Skylar Rivers, the one he’d let get away. He’d never be that savior who hauled her out the window to spirit her off into the night anymore, joyriding in his truck, Red Lightning; dancing it up; making out like frenzied animals atop Cerro Casas Grandes, the beautiful plateaued mountain on his ranch—no, Toby’s ranch now—unable to get enough of each other as the wind blew them in any direction it chose. The world had been their own big oyster. He’d once believed they could do anything, overcome everything, if they just had each other. He couldn’t think about those high school days and not think about her: the sunshine yin to his talkative yang, the high school yearbook had said.
He smiled wistfully and pocketed his cell in the breast pocket of his blue surgical scrubs. Wonder what Skylar’s up to? He hoped she’d gotten that family and mess of animals she’d always wanted. Her life had been hard, and his, in hindsight, so breezy, growing up as part of the wealthy Dixon Cattle Co. family that had dominated the beef industry since before the turn of the twentieth century, owning one of the largest, most beautiful ranches in western Texas, the Legacy. Silver spoons and anything he’d truly wanted had been his—until he’d gone down to that army recruitment office, bent himself over the proverbial table, and let his future get fucked hard.
“G’night,” he said to the nurse who was shutting down equipment for the weekend.

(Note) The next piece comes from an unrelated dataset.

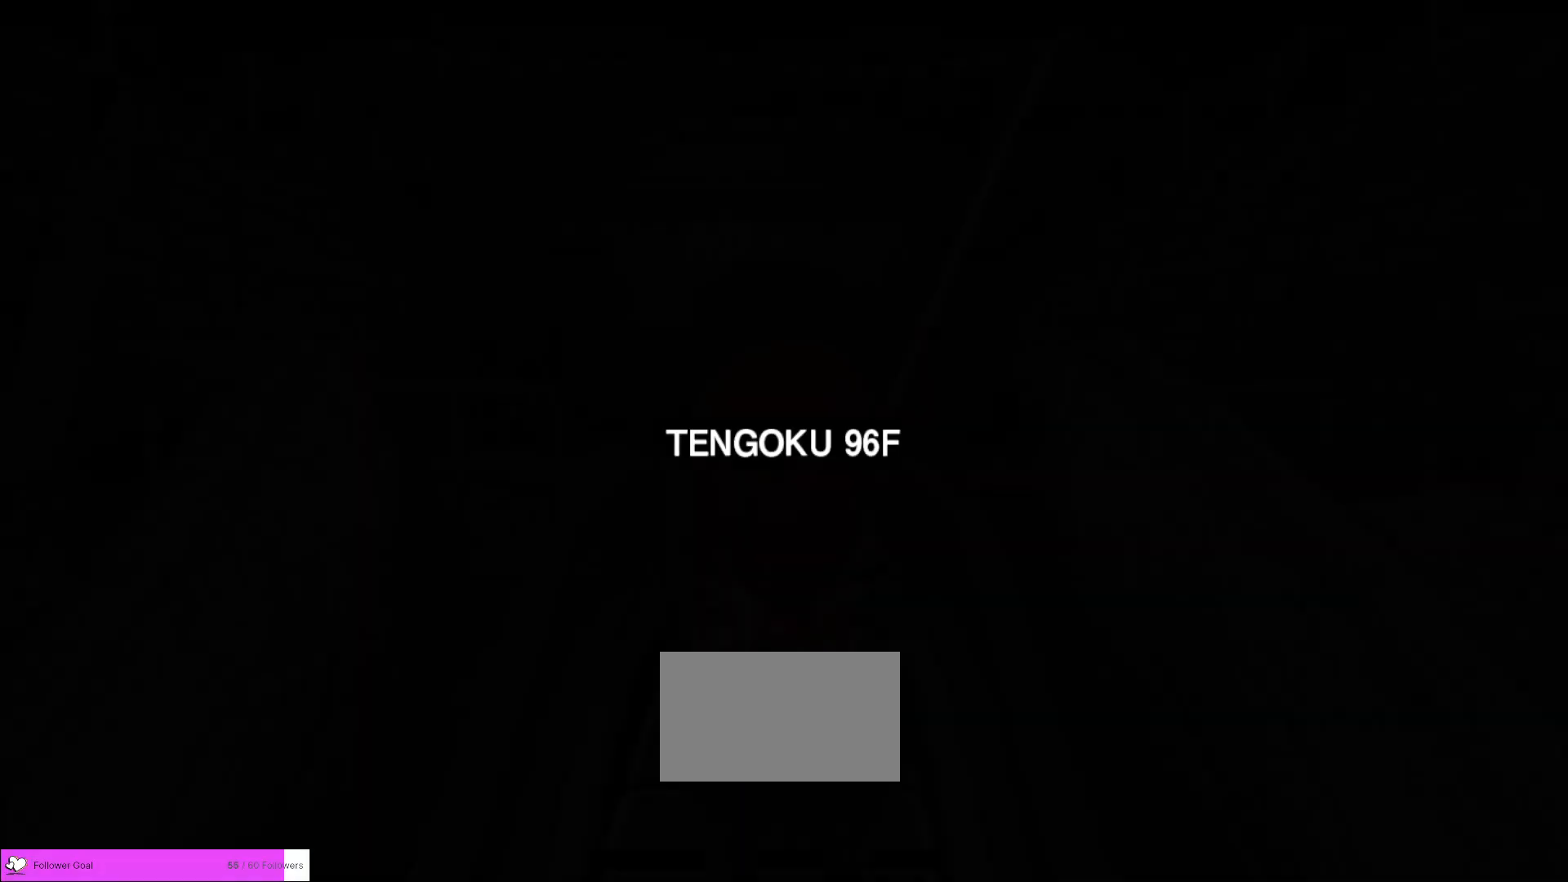
{"keys": [], "mouse": ["left"], "events": []}
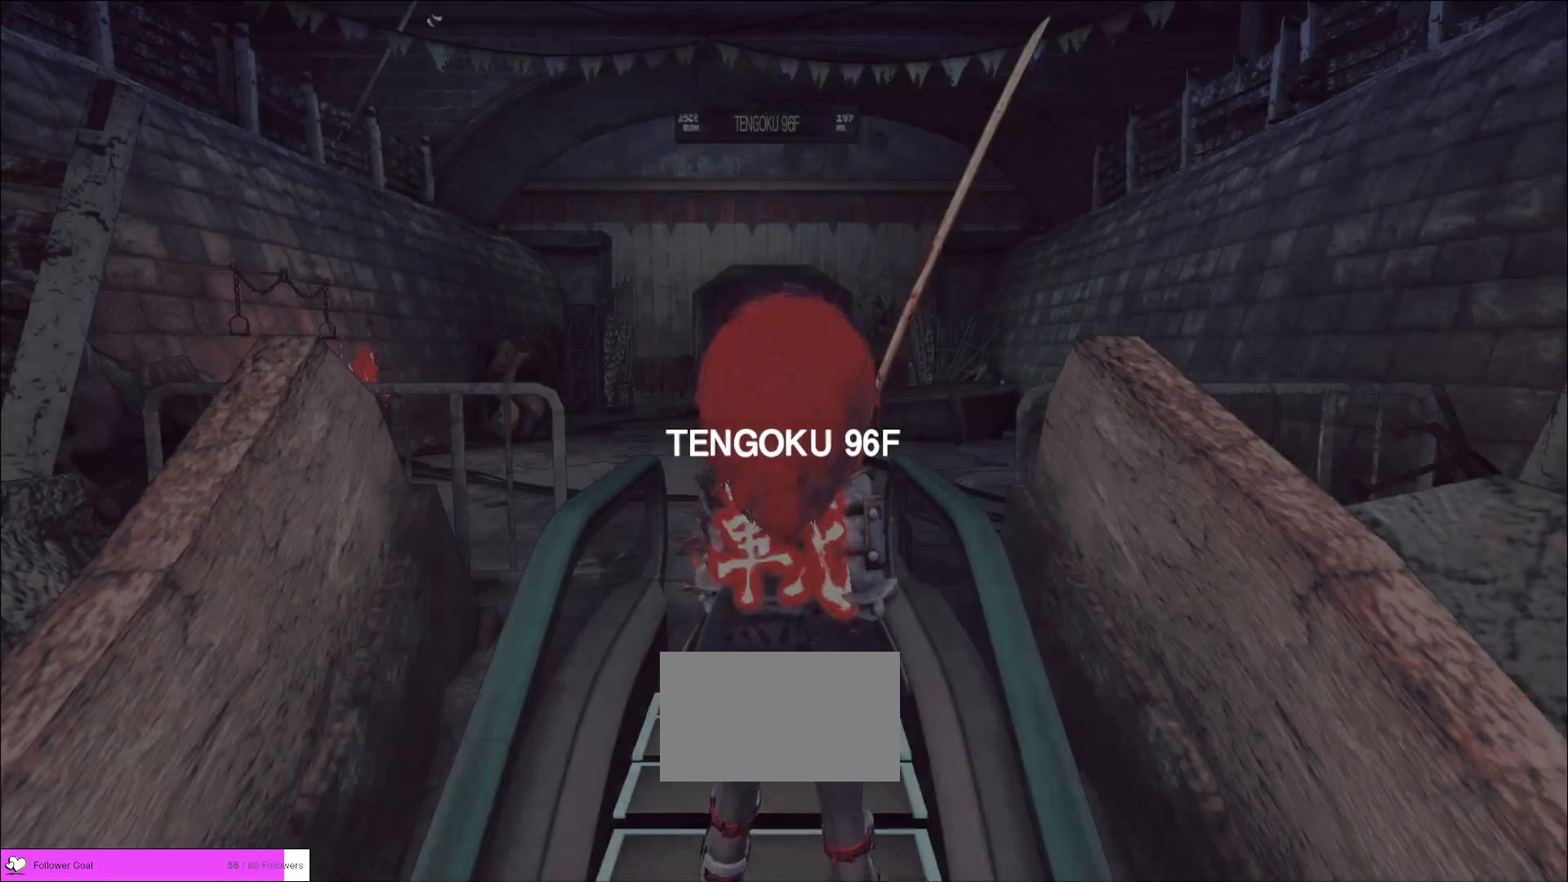
{"keys": [], "mouse": [], "events": [[360, "mouse_left", "up"]]}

“G’night, Dr. Dixon. What are you up to this weekend? I’ve got a date,” the nurse replied with swagger in her hips and excitement threading her words.
“Aw, you ain’t gonna ask me out?” He grinned, winking, jutting his chin.

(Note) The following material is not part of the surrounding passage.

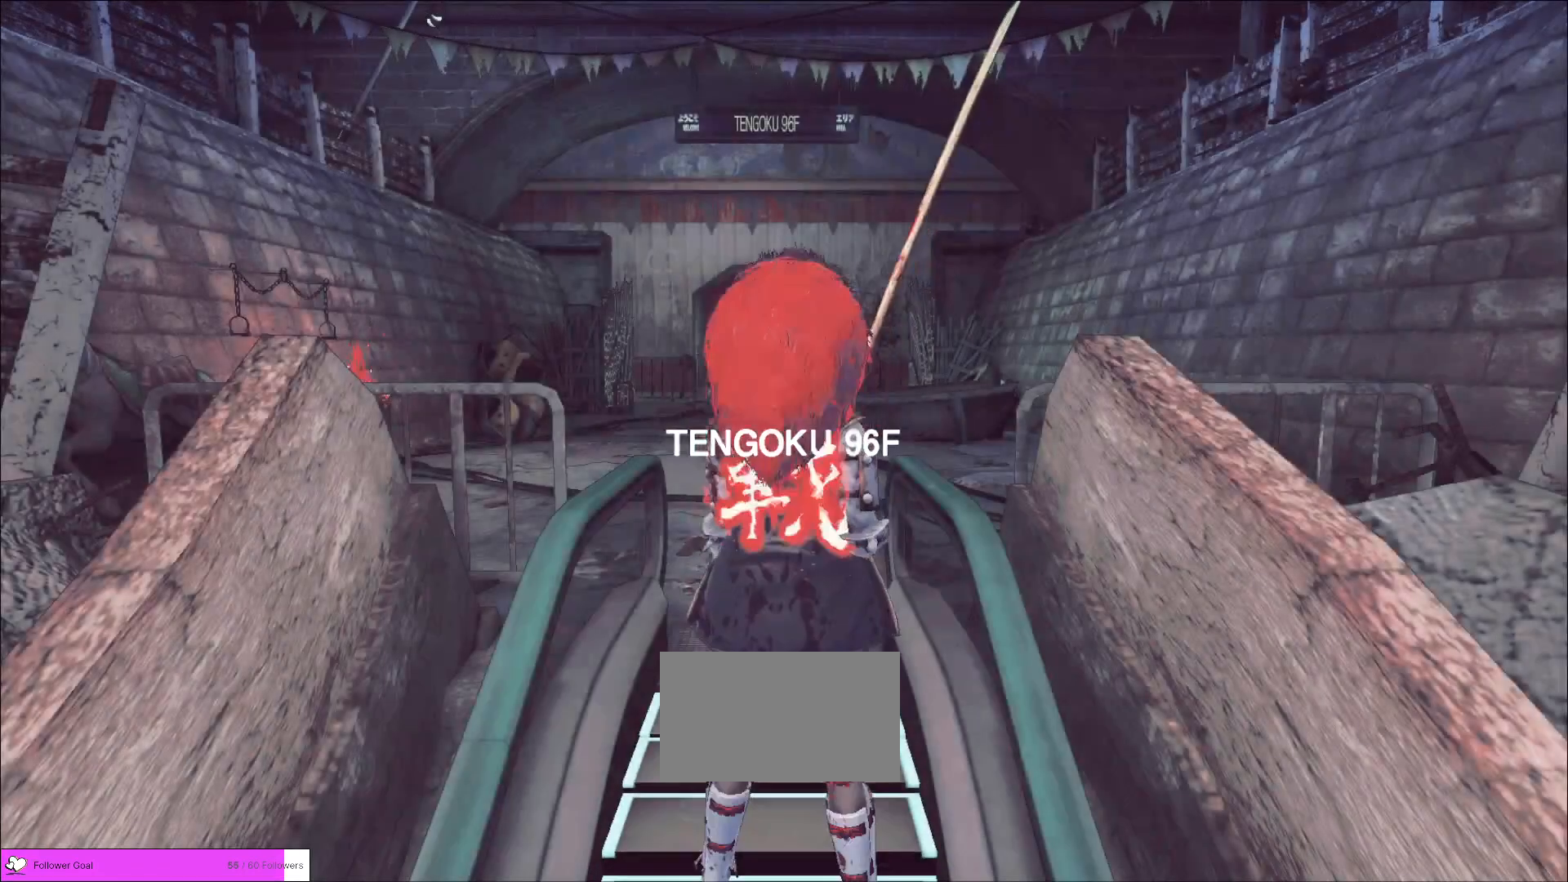
{"keys": [], "mouse": [], "events": [[360, "mouse_wheel", "down"], [480, "mouse_wheel", "up"]]}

She was at least twenty years too old for him and happily married, given the sugary way in which she chatted about her hubs, but he had no idea how to talk to a woman without flirting. And he knew for a fact from the gossip that he wasn’t hurting for admirers.
She smacked his arm. He feigned dodging it as a laugh worked its way out of their throats.
“Don’t you go on making my husband jealous, Dixon,” she said. He grinned. “Morgan’s taking me to dinner and a movie. What about you? You got a date, Mister Single Doctor?” she countered, clicking the mouse and checking off items.
His smile inched down a notch. Thank God for masks to hide behind.
“Yup.”
“Really?” She seemed intrigued. “Where are you taking the lucky lady?”